Like fresh sardines? Their summer season starts in July, but they’ll be scarce this year.
The National Marine Fisheries Service of the National Oceanic and Atmospheric Administration said stocks of Pacific sardines are now too low to allow for commercial fishing, so the commercial sardine season has been called off.
But there’s hope for fresh sardine lovers. Some sardines are allowed to be caught if used for fresh bait. Also, certain West Coast tribes of Native Americans are allowed to harvest these small herring relatives. And — here’s the kicker — up to 40 percent of the pelagic fish (those that inhabit the upper layers of the open ocean) caught by trawlers in purse seines can be sardines, up to a limit of 15,435,000 pounds of these exceedingly nutritious fish.
That ought to be enough to get you a few fresh sardines this summer.
(Check the Santa Rosa Seafood Co. on Santa Rosa Avenue, Oliver’s and Whole Foods for availability.)
Why are stocks of sardines so low? Are they fished out? The answer, according to marine biologists at NOAA, is no. They aren’t overfished.
Their stocks are simply being managed so that they don’t become fished out.
Sardine populations go through a regular boom-and-bust cycle, and right now, stocks are at the nadir of a bust cycle.
This has triggered the ban on commercial fishing, which will allow stocks to replenish.
However, as you can see, there will still be fresh sardines to be had.

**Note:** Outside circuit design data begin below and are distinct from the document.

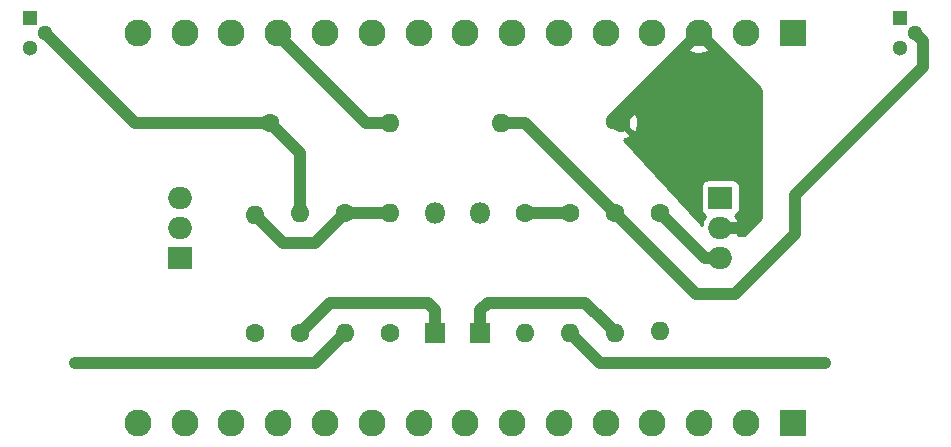
<source format=gbr>
G04 #@! TF.GenerationSoftware,KiCad,Pcbnew,5.1.0-060a0da~80~ubuntu18.04.1*
G04 #@! TF.CreationDate,2019-04-15T09:18:46-04:00*
G04 #@! TF.ProjectId,overvoltage,6f766572-766f-46c7-9461-67652e6b6963,1*
G04 #@! TF.SameCoordinates,Original*
G04 #@! TF.FileFunction,Copper,L1,Top*
G04 #@! TF.FilePolarity,Positive*
%FSLAX46Y46*%
G04 Gerber Fmt 4.6, Leading zero omitted, Abs format (unit mm)*
G04 Created by KiCad (PCBNEW 5.1.0-060a0da~80~ubuntu18.04.1) date 2019-04-15 09:18:46*
%MOMM*%
%LPD*%
G04 APERTURE LIST*
%ADD10R,2.286000X2.286000*%
%ADD11C,2.286000*%
%ADD12O,1.600000X1.600000*%
%ADD13C,1.600000*%
%ADD14R,1.300000X1.300000*%
%ADD15C,1.300000*%
%ADD16R,2.000000X1.905000*%
%ADD17O,2.000000X1.905000*%
%ADD18O,1.800000X1.800000*%
%ADD19R,1.800000X1.800000*%
%ADD20C,0.800000*%
%ADD21C,1.000000*%
%ADD22C,0.254000*%
G04 APERTURE END LIST*
D10*
X111540000Y-72390000D03*
D11*
X107580000Y-72390000D03*
X103620000Y-72390000D03*
X99660000Y-72390000D03*
X95700000Y-72390000D03*
X91740000Y-72390000D03*
X87780000Y-72390000D03*
X83820000Y-72390000D03*
X79860000Y-72390000D03*
X75900000Y-72390000D03*
X71940000Y-72390000D03*
X67980000Y-72390000D03*
X64020000Y-72390000D03*
X60060000Y-72390000D03*
X56100000Y-72390000D03*
D12*
X86868000Y-46990000D03*
D13*
X97028000Y-46990000D03*
D12*
X77470000Y-46990000D03*
D13*
X67310000Y-46990000D03*
D12*
X69850000Y-54610000D03*
D13*
X69850000Y-64770000D03*
D12*
X73660000Y-64770000D03*
D13*
X73660000Y-54610000D03*
D12*
X77470000Y-54610000D03*
D13*
X77470000Y-64770000D03*
D12*
X88900000Y-64770000D03*
D13*
X88900000Y-54610000D03*
D12*
X92710000Y-64770000D03*
D13*
X92710000Y-54610000D03*
D12*
X96520000Y-64770000D03*
D13*
X96520000Y-54610000D03*
D14*
X46990000Y-38100000D03*
D15*
X46990000Y-40640000D03*
X48260000Y-39370000D03*
X121920000Y-39370000D03*
X120650000Y-40640000D03*
D14*
X120650000Y-38100000D03*
D16*
X59690000Y-58420000D03*
D17*
X59690000Y-55880000D03*
X59690000Y-53340000D03*
X105410000Y-58420000D03*
X105410000Y-55880000D03*
D16*
X105410000Y-53340000D03*
D18*
X85090000Y-54610000D03*
D19*
X85090000Y-64770000D03*
X81280000Y-64770000D03*
D18*
X81280000Y-54610000D03*
D11*
X56100000Y-39370000D03*
X60060000Y-39370000D03*
X64020000Y-39370000D03*
X67980000Y-39370000D03*
X71940000Y-39370000D03*
X75900000Y-39370000D03*
X79860000Y-39370000D03*
X83820000Y-39370000D03*
X87780000Y-39370000D03*
X91740000Y-39370000D03*
X95700000Y-39370000D03*
X99660000Y-39370000D03*
X103620000Y-39370000D03*
X107580000Y-39370000D03*
D10*
X111540000Y-39370000D03*
D12*
X66040000Y-54770000D03*
D13*
X66040000Y-64770000D03*
X100330000Y-54610000D03*
D12*
X100330000Y-64610000D03*
D20*
X50800000Y-67310004D03*
X114300000Y-67310000D03*
D21*
X71120000Y-57150000D02*
X73660000Y-54610000D01*
X68420000Y-57150000D02*
X71120000Y-57150000D01*
X66040000Y-54770000D02*
X68420000Y-57150000D01*
X73660000Y-54610000D02*
X77470000Y-54610000D01*
X92710000Y-54610000D02*
X88900000Y-54610000D01*
X104140000Y-58420000D02*
X100330000Y-54610000D01*
X105410000Y-58420000D02*
X104140000Y-58420000D01*
X71119996Y-67310004D02*
X50800000Y-67310004D01*
X73660000Y-64770000D02*
X71119996Y-67310004D01*
X67310000Y-46990000D02*
X69850000Y-49530000D01*
X48260000Y-39370000D02*
X55880000Y-46990000D01*
X69850000Y-49530000D02*
X69850000Y-54610000D01*
X55880000Y-46990000D02*
X67310000Y-46990000D01*
X88900000Y-46990000D02*
X96520000Y-54610000D01*
X86868000Y-46990000D02*
X88900000Y-46990000D01*
X103378000Y-61468000D02*
X96520000Y-54610000D01*
X122569999Y-40019999D02*
X122569999Y-42265131D01*
X121920000Y-39370000D02*
X122569999Y-40019999D01*
X106680000Y-61468000D02*
X103378000Y-61468000D01*
X122569999Y-42265131D02*
X111760000Y-53075130D01*
X111760000Y-53075130D02*
X111760000Y-56388000D01*
X111760000Y-56388000D02*
X106680000Y-61468000D01*
X95250000Y-67310000D02*
X92710000Y-64770000D01*
X114300000Y-67310000D02*
X95250000Y-67310000D01*
X81280000Y-62870000D02*
X81280000Y-64770000D01*
X80640000Y-62230000D02*
X81280000Y-62870000D01*
X72390000Y-62230000D02*
X80640000Y-62230000D01*
X69850000Y-64770000D02*
X72390000Y-62230000D01*
X95720001Y-63970001D02*
X96520000Y-64770000D01*
X85730000Y-62230000D02*
X93980000Y-62230000D01*
X93980000Y-62230000D02*
X95720001Y-63970001D01*
X85090000Y-62870000D02*
X85730000Y-62230000D01*
X85090000Y-64770000D02*
X85090000Y-62870000D01*
X75397514Y-46990000D02*
X77470000Y-46990000D01*
X67980000Y-39370000D02*
X67980000Y-39572486D01*
X67980000Y-39572486D02*
X75397514Y-46990000D01*
X105410000Y-53340000D02*
X105362500Y-53340000D01*
X96266000Y-46724000D02*
X103620000Y-39370000D01*
X96266000Y-46990000D02*
X96266000Y-46724000D01*
X107410000Y-55880000D02*
X108458000Y-54832000D01*
X105410000Y-55880000D02*
X107410000Y-55880000D01*
X108458000Y-44208000D02*
X103620000Y-39370000D01*
X108458000Y-54832000D02*
X108458000Y-44208000D01*
D22*
G36*
X103813748Y-39355858D02*
G01*
X103799605Y-39370000D01*
X104857360Y-40427755D01*
X104971796Y-40381402D01*
X108839000Y-44248606D01*
X108839000Y-55065394D01*
X107389394Y-56515000D01*
X106906713Y-56515000D01*
X106929571Y-56471094D01*
X107000563Y-56252980D01*
X106880594Y-56007000D01*
X105537000Y-56007000D01*
X105537000Y-56027000D01*
X105283000Y-56027000D01*
X105283000Y-56007000D01*
X105263000Y-56007000D01*
X105263000Y-55753000D01*
X105283000Y-55753000D01*
X105283000Y-55733000D01*
X105537000Y-55733000D01*
X105537000Y-55753000D01*
X106880594Y-55753000D01*
X107000563Y-55507020D01*
X106929571Y-55288906D01*
X106785969Y-55013077D01*
X106672781Y-54872059D01*
X106764494Y-54823037D01*
X106861185Y-54743685D01*
X106940537Y-54646994D01*
X106999502Y-54536680D01*
X107035812Y-54416982D01*
X107048072Y-54292500D01*
X107048072Y-52387500D01*
X107035812Y-52263018D01*
X106999502Y-52143320D01*
X106940537Y-52033006D01*
X106861185Y-51936315D01*
X106764494Y-51856963D01*
X106654180Y-51797998D01*
X106534482Y-51761688D01*
X106410000Y-51749428D01*
X104410000Y-51749428D01*
X104285518Y-51761688D01*
X104165820Y-51797998D01*
X104055506Y-51856963D01*
X103958815Y-51936315D01*
X103879463Y-52033006D01*
X103820498Y-52143320D01*
X103784188Y-52263018D01*
X103771928Y-52387500D01*
X103771928Y-54292500D01*
X103784188Y-54416982D01*
X103820498Y-54536680D01*
X103879463Y-54646994D01*
X103958815Y-54743685D01*
X104055506Y-54823037D01*
X104147219Y-54872059D01*
X104034031Y-55013077D01*
X103890429Y-55288906D01*
X103819437Y-55507020D01*
X103871278Y-55613312D01*
X97223617Y-48411681D01*
X97378130Y-48388787D01*
X97644292Y-48293603D01*
X97769514Y-48226671D01*
X97841097Y-47982702D01*
X97028000Y-47169605D01*
X97013858Y-47183748D01*
X96834253Y-47004143D01*
X96848395Y-46990000D01*
X97207605Y-46990000D01*
X98020702Y-47803097D01*
X98264671Y-47731514D01*
X98385571Y-47476004D01*
X98454300Y-47201816D01*
X98468217Y-46919488D01*
X98426787Y-46639870D01*
X98331603Y-46373708D01*
X98264671Y-46248486D01*
X98020702Y-46176903D01*
X97207605Y-46990000D01*
X96848395Y-46990000D01*
X96834253Y-46975858D01*
X97013858Y-46796253D01*
X97028000Y-46810395D01*
X97841097Y-45997298D01*
X97769514Y-45753329D01*
X97514004Y-45632429D01*
X97239816Y-45563700D01*
X96957488Y-45549783D01*
X96854575Y-45565031D01*
X101812246Y-40607360D01*
X102562245Y-40607360D01*
X102675264Y-40886384D01*
X102989249Y-41041556D01*
X103327473Y-41132491D01*
X103676938Y-41155694D01*
X104024216Y-41110275D01*
X104355960Y-40997977D01*
X104564736Y-40886384D01*
X104677755Y-40607360D01*
X103620000Y-39549605D01*
X102562245Y-40607360D01*
X101812246Y-40607360D01*
X102104508Y-40315098D01*
X102382640Y-40427755D01*
X103440395Y-39370000D01*
X103426253Y-39355858D01*
X103605858Y-39176253D01*
X103620000Y-39190395D01*
X103634143Y-39176253D01*
X103813748Y-39355858D01*
X103813748Y-39355858D01*
G37*
X103813748Y-39355858D02*
X103799605Y-39370000D01*
X104857360Y-40427755D01*
X104971796Y-40381402D01*
X108839000Y-44248606D01*
X108839000Y-55065394D01*
X107389394Y-56515000D01*
X106906713Y-56515000D01*
X106929571Y-56471094D01*
X107000563Y-56252980D01*
X106880594Y-56007000D01*
X105537000Y-56007000D01*
X105537000Y-56027000D01*
X105283000Y-56027000D01*
X105283000Y-56007000D01*
X105263000Y-56007000D01*
X105263000Y-55753000D01*
X105283000Y-55753000D01*
X105283000Y-55733000D01*
X105537000Y-55733000D01*
X105537000Y-55753000D01*
X106880594Y-55753000D01*
X107000563Y-55507020D01*
X106929571Y-55288906D01*
X106785969Y-55013077D01*
X106672781Y-54872059D01*
X106764494Y-54823037D01*
X106861185Y-54743685D01*
X106940537Y-54646994D01*
X106999502Y-54536680D01*
X107035812Y-54416982D01*
X107048072Y-54292500D01*
X107048072Y-52387500D01*
X107035812Y-52263018D01*
X106999502Y-52143320D01*
X106940537Y-52033006D01*
X106861185Y-51936315D01*
X106764494Y-51856963D01*
X106654180Y-51797998D01*
X106534482Y-51761688D01*
X106410000Y-51749428D01*
X104410000Y-51749428D01*
X104285518Y-51761688D01*
X104165820Y-51797998D01*
X104055506Y-51856963D01*
X103958815Y-51936315D01*
X103879463Y-52033006D01*
X103820498Y-52143320D01*
X103784188Y-52263018D01*
X103771928Y-52387500D01*
X103771928Y-54292500D01*
X103784188Y-54416982D01*
X103820498Y-54536680D01*
X103879463Y-54646994D01*
X103958815Y-54743685D01*
X104055506Y-54823037D01*
X104147219Y-54872059D01*
X104034031Y-55013077D01*
X103890429Y-55288906D01*
X103819437Y-55507020D01*
X103871278Y-55613312D01*
X97223617Y-48411681D01*
X97378130Y-48388787D01*
X97644292Y-48293603D01*
X97769514Y-48226671D01*
X97841097Y-47982702D01*
X97028000Y-47169605D01*
X97013858Y-47183748D01*
X96834253Y-47004143D01*
X96848395Y-46990000D01*
X97207605Y-46990000D01*
X98020702Y-47803097D01*
X98264671Y-47731514D01*
X98385571Y-47476004D01*
X98454300Y-47201816D01*
X98468217Y-46919488D01*
X98426787Y-46639870D01*
X98331603Y-46373708D01*
X98264671Y-46248486D01*
X98020702Y-46176903D01*
X97207605Y-46990000D01*
X96848395Y-46990000D01*
X96834253Y-46975858D01*
X97013858Y-46796253D01*
X97028000Y-46810395D01*
X97841097Y-45997298D01*
X97769514Y-45753329D01*
X97514004Y-45632429D01*
X97239816Y-45563700D01*
X96957488Y-45549783D01*
X96854575Y-45565031D01*
X101812246Y-40607360D01*
X102562245Y-40607360D01*
X102675264Y-40886384D01*
X102989249Y-41041556D01*
X103327473Y-41132491D01*
X103676938Y-41155694D01*
X104024216Y-41110275D01*
X104355960Y-40997977D01*
X104564736Y-40886384D01*
X104677755Y-40607360D01*
X103620000Y-39549605D01*
X102562245Y-40607360D01*
X101812246Y-40607360D01*
X102104508Y-40315098D01*
X102382640Y-40427755D01*
X103440395Y-39370000D01*
X103426253Y-39355858D01*
X103605858Y-39176253D01*
X103620000Y-39190395D01*
X103634143Y-39176253D01*
X103813748Y-39355858D01*
M02*

</source>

And thank goodness, because fresh sardines (and canned sardines in olive oil or water, as well) are truly a superfood, containing copious amounts of almost every nutrient our bodies need.
Rich in protein
Sardines are rich in protein (an ounce of protein in three ounces of fish), omega-3 essential fatty acid (two grams in three ounces of fish), vitamin B-12, vitamin D (nearly 70 percent of our daily requirement in three ounces of fish), selenium (75 percent of our daily requirement in three ounces of fish), phosphorus, calcium and iron.
One substance they don’t contain is poisonous mercury, found in many ocean fish such as swordfish and bigeye tuna.
Sardines are small, grow quickly, and are low on the food chain, and thus have an insignificant amount of mercury.
When you do find them this month, fresh sardines will only be available for a few weeks at most. Flash-frozen sardines will be available year-round, of course, as are the canned sorts.
But it’s high grilling season right now, and there’s no better way to treat a fresh sardine than to grill it.
First, you have to fillet it. Here’s how.
Cover your cutting board with a length of wax paper.
Lay the sardine belly up with the head away from you. Slice the belly open with a sharp paring knife from the tail end to the head.
Flick away the entrails with your finger and discard them. Rinse the belly cavity clean under cold running water, then pat the fish dry with paper towels.
Hold the head between your thumb and forefinger and pull backward toward the tail, tearing the head from the body. Discard the head.